Stored data entries:
>>>
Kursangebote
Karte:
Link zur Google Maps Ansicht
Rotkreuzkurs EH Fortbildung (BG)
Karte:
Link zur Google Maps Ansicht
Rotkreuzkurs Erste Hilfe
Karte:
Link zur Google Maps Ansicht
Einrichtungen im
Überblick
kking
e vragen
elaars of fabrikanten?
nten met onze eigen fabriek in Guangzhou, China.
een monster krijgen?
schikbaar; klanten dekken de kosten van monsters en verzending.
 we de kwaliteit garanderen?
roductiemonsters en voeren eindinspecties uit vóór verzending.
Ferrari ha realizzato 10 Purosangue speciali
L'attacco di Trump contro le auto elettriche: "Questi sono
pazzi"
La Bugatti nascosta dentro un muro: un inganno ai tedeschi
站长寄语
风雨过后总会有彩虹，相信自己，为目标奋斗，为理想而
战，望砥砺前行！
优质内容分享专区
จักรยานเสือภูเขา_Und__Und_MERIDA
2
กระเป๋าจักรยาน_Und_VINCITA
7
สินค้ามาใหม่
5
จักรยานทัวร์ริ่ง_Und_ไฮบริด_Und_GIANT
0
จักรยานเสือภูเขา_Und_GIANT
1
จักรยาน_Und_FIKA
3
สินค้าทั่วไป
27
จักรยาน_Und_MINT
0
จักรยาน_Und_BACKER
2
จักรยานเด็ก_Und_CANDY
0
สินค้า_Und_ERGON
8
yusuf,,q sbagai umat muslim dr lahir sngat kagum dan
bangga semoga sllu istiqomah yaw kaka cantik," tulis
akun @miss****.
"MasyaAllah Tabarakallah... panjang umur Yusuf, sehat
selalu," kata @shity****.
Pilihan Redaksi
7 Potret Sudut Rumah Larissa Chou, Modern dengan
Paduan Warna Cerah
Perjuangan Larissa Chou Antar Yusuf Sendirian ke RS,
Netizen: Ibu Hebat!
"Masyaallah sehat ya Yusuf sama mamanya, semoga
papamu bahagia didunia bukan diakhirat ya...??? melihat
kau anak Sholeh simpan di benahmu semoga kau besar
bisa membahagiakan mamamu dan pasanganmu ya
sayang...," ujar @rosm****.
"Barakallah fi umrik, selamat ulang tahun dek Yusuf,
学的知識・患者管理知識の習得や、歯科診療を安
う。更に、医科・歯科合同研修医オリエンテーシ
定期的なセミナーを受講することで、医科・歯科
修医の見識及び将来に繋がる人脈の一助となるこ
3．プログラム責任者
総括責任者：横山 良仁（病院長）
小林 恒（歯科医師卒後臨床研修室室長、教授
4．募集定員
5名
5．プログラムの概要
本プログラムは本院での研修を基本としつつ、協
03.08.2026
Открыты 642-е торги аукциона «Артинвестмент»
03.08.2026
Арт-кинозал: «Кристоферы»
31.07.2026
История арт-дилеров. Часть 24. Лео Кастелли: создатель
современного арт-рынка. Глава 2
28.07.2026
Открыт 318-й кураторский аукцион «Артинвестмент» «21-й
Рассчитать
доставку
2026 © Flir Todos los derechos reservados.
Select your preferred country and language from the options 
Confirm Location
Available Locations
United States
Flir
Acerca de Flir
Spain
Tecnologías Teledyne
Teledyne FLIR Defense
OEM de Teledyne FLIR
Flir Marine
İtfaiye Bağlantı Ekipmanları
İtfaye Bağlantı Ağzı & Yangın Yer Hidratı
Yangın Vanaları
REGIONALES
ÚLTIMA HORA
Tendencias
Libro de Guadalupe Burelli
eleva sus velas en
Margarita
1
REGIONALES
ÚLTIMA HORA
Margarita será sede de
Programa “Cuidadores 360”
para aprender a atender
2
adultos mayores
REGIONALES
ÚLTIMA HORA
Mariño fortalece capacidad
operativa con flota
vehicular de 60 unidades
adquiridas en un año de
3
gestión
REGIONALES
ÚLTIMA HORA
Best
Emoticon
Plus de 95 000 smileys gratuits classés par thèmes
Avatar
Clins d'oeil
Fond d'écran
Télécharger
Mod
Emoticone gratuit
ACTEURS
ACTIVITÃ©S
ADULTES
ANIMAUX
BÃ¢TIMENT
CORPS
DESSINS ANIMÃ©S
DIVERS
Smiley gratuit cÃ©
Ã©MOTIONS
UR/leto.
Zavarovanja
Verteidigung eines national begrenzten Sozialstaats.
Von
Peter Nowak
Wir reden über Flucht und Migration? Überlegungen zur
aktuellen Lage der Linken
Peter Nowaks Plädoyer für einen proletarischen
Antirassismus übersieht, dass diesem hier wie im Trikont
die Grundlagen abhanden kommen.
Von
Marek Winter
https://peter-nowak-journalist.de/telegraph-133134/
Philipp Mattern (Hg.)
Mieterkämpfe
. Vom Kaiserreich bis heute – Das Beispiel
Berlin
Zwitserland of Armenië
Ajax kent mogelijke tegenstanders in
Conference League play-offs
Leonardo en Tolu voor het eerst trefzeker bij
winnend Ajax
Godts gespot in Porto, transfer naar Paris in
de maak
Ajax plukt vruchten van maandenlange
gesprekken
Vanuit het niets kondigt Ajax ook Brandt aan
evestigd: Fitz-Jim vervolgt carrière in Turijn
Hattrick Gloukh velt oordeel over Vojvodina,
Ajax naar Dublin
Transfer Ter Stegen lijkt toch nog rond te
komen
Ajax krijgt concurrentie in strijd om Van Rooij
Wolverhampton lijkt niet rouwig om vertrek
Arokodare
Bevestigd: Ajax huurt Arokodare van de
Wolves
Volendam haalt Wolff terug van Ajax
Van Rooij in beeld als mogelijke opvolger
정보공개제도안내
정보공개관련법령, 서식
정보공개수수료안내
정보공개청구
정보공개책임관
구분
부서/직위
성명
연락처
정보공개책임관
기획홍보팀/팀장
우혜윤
<<<
> _Assignment_: Search the entries above for "verzending". Show every line that has it.

> _The answer_:
schikbaar; klanten dekken de kosten van monsters en verzending.
roductiemonsters en voeren eindinspecties uit vóór verzending.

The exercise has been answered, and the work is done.